Your instructions —
Using the entries below, output exactly the lines from the one containing "framed print: present [74,70,124,122]" through the final line, both included, and no others.

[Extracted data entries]
··········
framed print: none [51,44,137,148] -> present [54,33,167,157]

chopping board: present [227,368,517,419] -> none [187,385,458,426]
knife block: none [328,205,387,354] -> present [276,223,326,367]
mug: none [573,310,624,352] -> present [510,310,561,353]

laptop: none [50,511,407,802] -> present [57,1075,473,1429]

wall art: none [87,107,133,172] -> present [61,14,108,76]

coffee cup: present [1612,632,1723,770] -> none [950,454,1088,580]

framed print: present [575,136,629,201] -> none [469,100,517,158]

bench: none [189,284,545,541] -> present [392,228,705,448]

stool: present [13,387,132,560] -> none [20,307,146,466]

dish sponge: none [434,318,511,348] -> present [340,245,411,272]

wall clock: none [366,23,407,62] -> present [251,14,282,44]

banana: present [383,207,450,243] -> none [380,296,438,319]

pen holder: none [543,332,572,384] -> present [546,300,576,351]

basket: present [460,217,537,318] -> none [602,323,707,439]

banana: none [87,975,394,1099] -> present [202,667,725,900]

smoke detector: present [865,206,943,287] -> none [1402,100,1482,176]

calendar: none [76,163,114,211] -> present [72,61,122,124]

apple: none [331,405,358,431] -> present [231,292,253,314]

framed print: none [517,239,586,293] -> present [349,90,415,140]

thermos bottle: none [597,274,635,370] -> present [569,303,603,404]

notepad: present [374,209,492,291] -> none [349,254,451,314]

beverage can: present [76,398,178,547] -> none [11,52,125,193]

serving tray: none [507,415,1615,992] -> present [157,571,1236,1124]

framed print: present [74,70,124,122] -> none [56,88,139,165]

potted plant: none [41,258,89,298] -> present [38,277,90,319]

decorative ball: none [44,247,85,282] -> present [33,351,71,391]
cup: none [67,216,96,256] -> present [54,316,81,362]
··········
Exercise response —
framed print: present [74,70,124,122] -> none [56,88,139,165]

potted plant: none [41,258,89,298] -> present [38,277,90,319]

decorative ball: none [44,247,85,282] -> present [33,351,71,391]
cup: none [67,216,96,256] -> present [54,316,81,362]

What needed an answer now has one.